• [Consigna A] Enumere todas las oraciones interrogativas, delimitadas entre signos de apertura y cierre de interrogación, que aparecen en la entrevista.
• [Consigna B] Según la entrevista, ¿qué edad tenía la persona entrevistada cuando cayó el Muro?
• [Consigna C] Indique si cada afirmación concuerda con la entrevista y cite literalmente las palabras que lo deciden: (i) la empatía es la condición mínima para que exista la literatura; (ii) el colega de la universidad pronosticó que los cambios llegarían en menos de un año; (iii) la persona entrevistada afirma con seguridad que la claustrofobia ha desaparecido.

R.- Sin empatía no es posible escribir ni tampoco leer libros, ésa es la condición mínima para que la literatura exista. A través de la empatía podemos narrar cada historia al menos de dos formas, podemos cambiar el punto de vista. Hay una formula gramaticalmente incorrecta pero que encuentro semánticamente acertada: yo somos.
"En Bulgaría ni siquiera nos hemos contado en su totalidad la historia de los años comunistas, los traumas personales"
P.- Han pasado casi tres décadas desde la caída del Muro y Bulgaria pertenece a la UE, ¿qué queda hoy de la Bulgaria anterior a 1989? ¿Ha desaparecido ese sentimiento claustrofóbico de aislamiento presente en la novela?
R.- Yo tenía 21 años, era estudiante universitario cuando cayó el Muro. Gran parte de la vida de mi generación transcurrió en las calles de la ciudad durante las manifestaciones y las protestas. Recuerdo cómo en una de las primeras manifestaciones un colega de la universidad dijo: "No quiero desanimaros pero seguro que tiene que pasar al menos un año hasta que las cosas cambien aquí". Y nosotros dijimos: "¡Qué dices, un año entero!". Ahora, treinta años después solo podemos reírnos de aquella ingenuidad e inocencia. No estoy seguro que esa claustrofobia haya desaparecido, al menos en cuanto a mi generación y la anterior. Ni siquiera nos hemos contado en su totalidad la historia de aquel tiempo, no nos hemos contado nuestros traumas e historias personales.
P.- Acaba de publicar Todos nuestros cuerpos, ¿en qué consiste el libro y en qué trabaja ahora?

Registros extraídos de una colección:
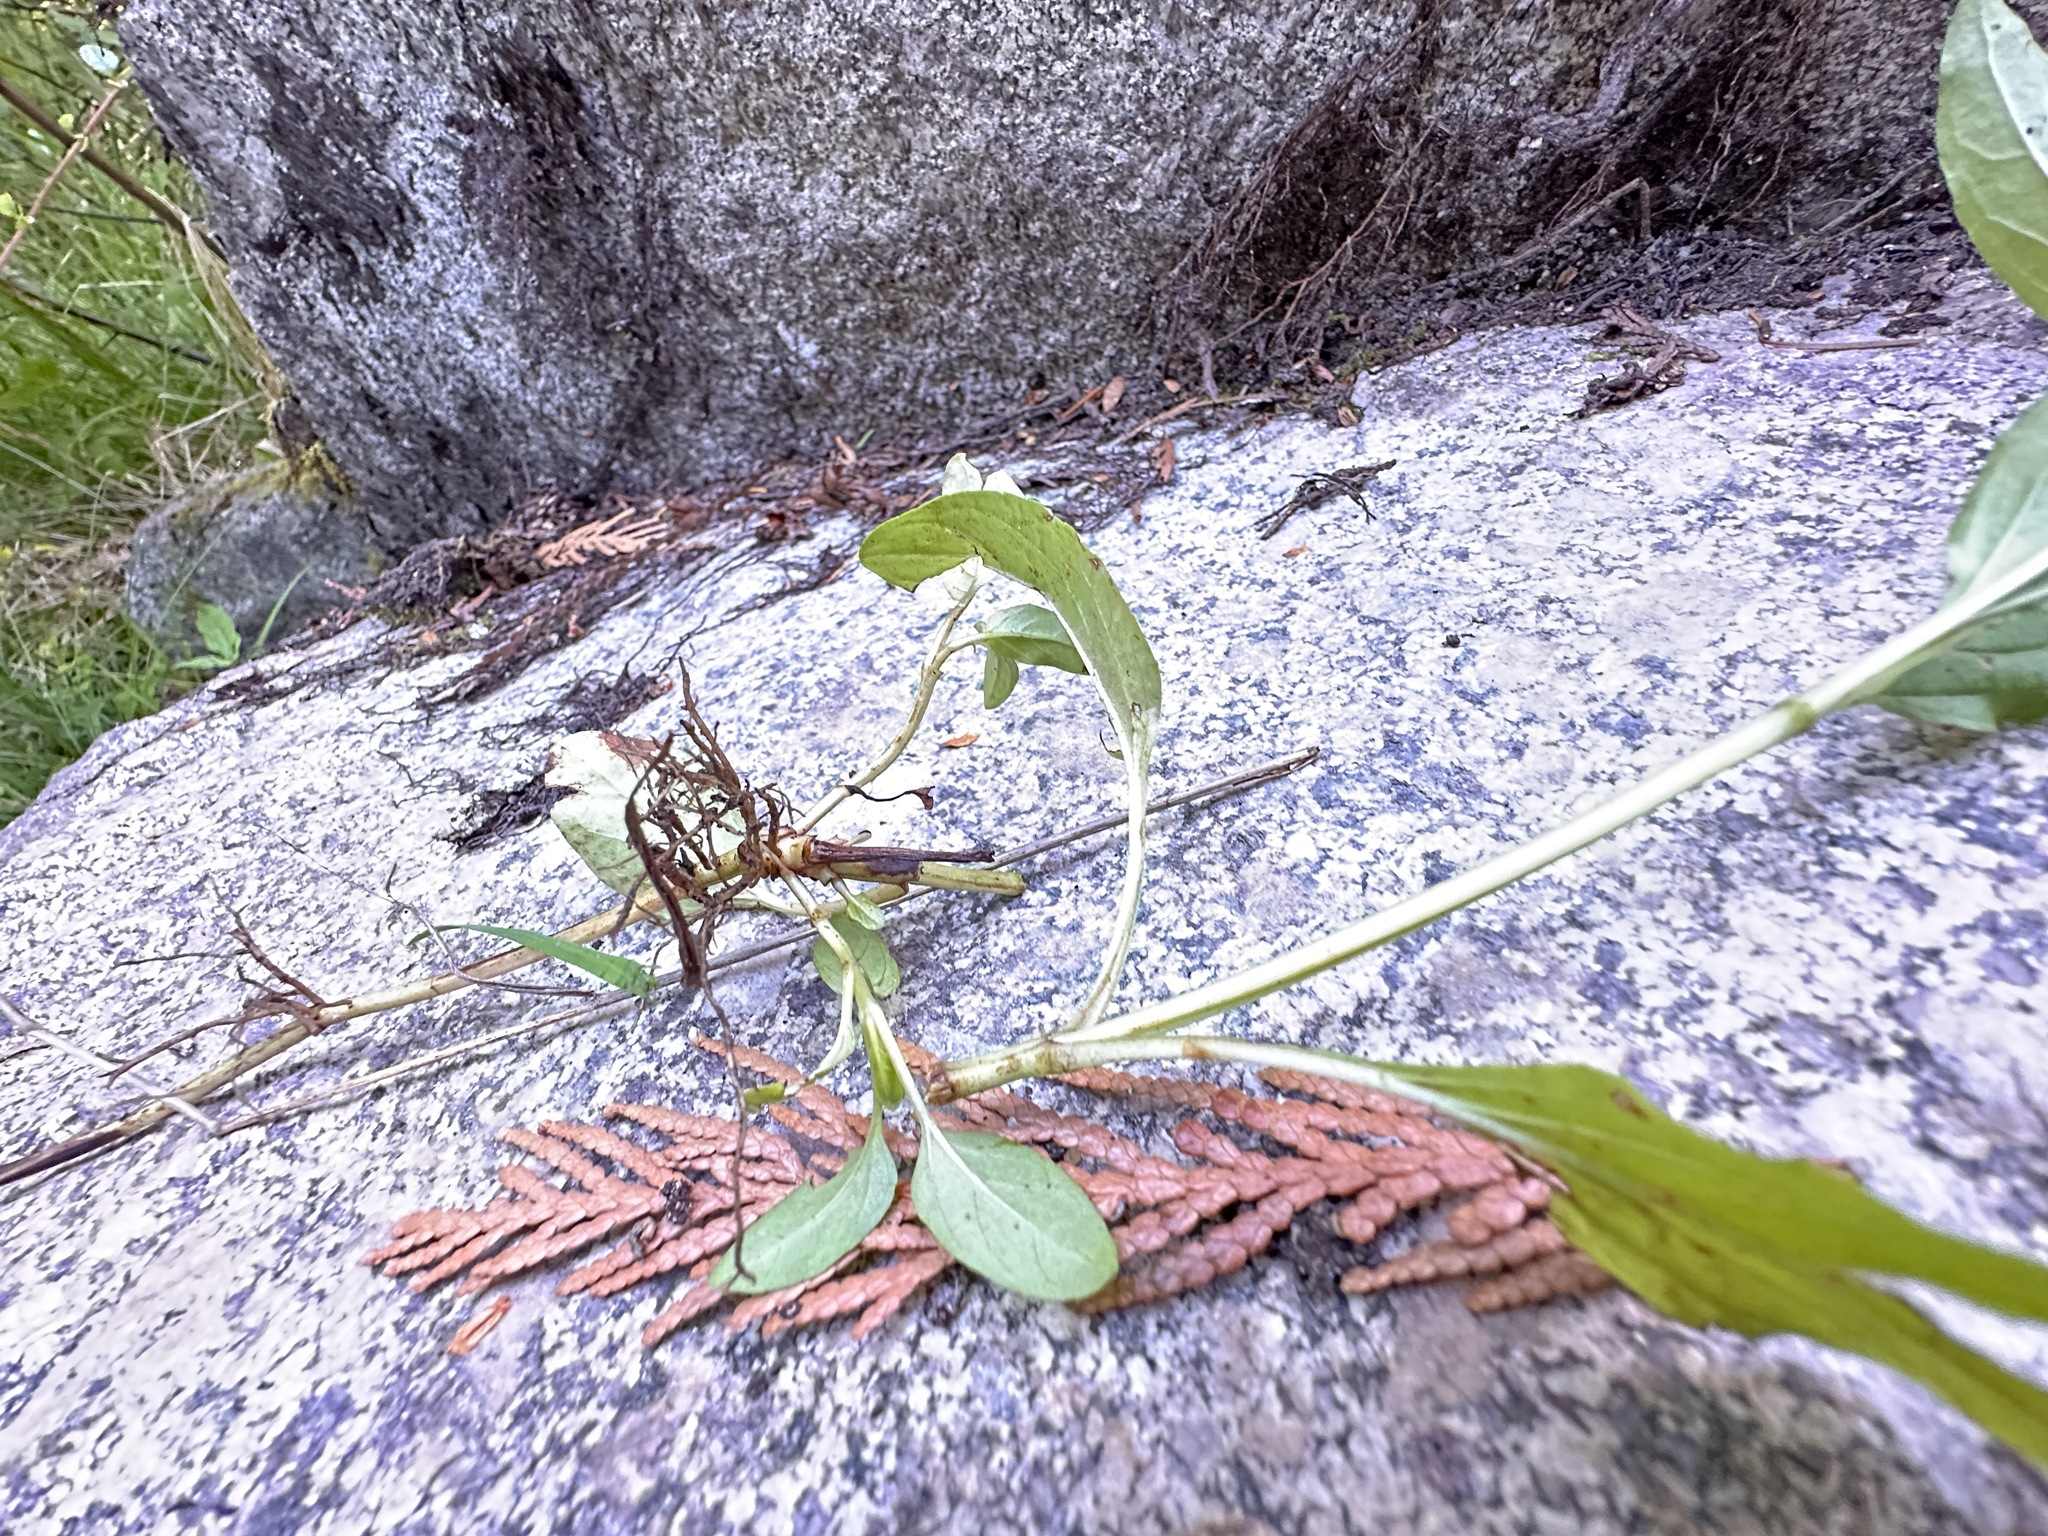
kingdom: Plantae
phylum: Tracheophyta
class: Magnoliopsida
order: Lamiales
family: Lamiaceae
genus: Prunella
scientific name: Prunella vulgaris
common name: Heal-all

---

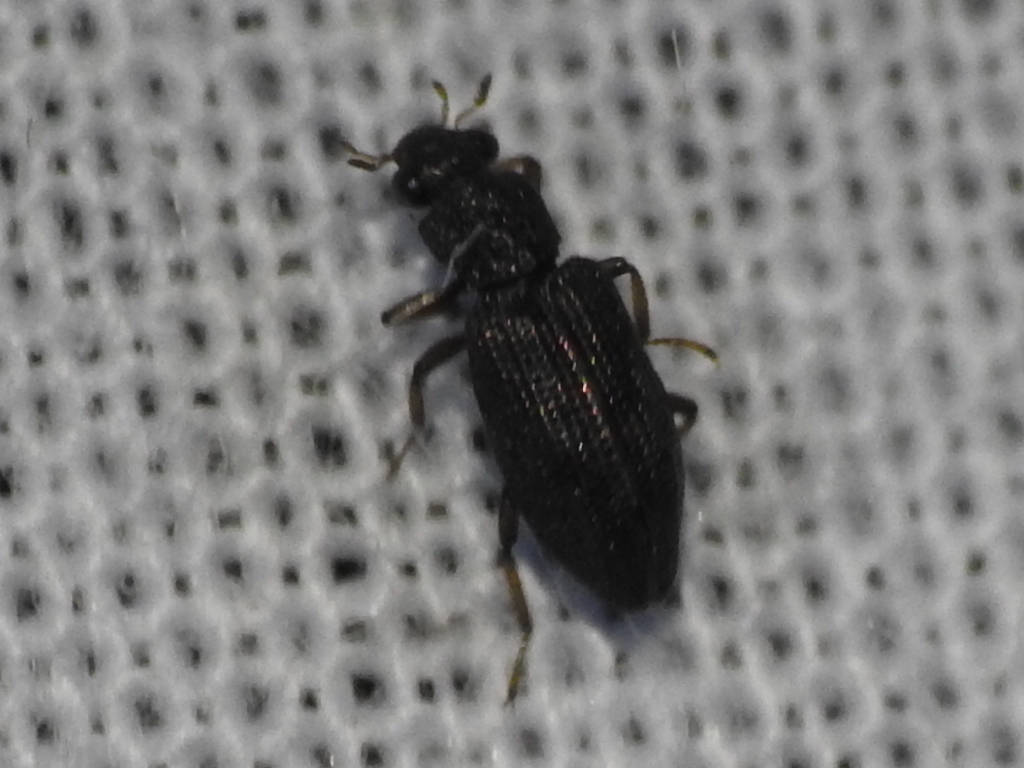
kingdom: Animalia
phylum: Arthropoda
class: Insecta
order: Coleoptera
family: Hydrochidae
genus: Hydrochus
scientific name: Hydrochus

...

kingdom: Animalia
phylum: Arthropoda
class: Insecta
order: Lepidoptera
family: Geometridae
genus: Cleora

• [Respuesta completa A]
1. ¿qué queda hoy de la Bulgaria anterior a 1989?
2. ¿Ha desaparecido ese sentimiento claustrofóbico de aislamiento presente en la novela?
3. ¿en qué consiste el libro y en qué trabaja ahora?

• [Respuesta completa B] Tenía 21 años y era estudiante universitario.

• [Respuesta completa C]
(i) Sí: "ésa es la condición mínima para que la literatura exista".
(ii) No: "seguro que tiene que pasar al menos un año hasta que las cosas cambien aquí".
(iii) No: "No estoy seguro que esa claustrofobia haya desaparecido".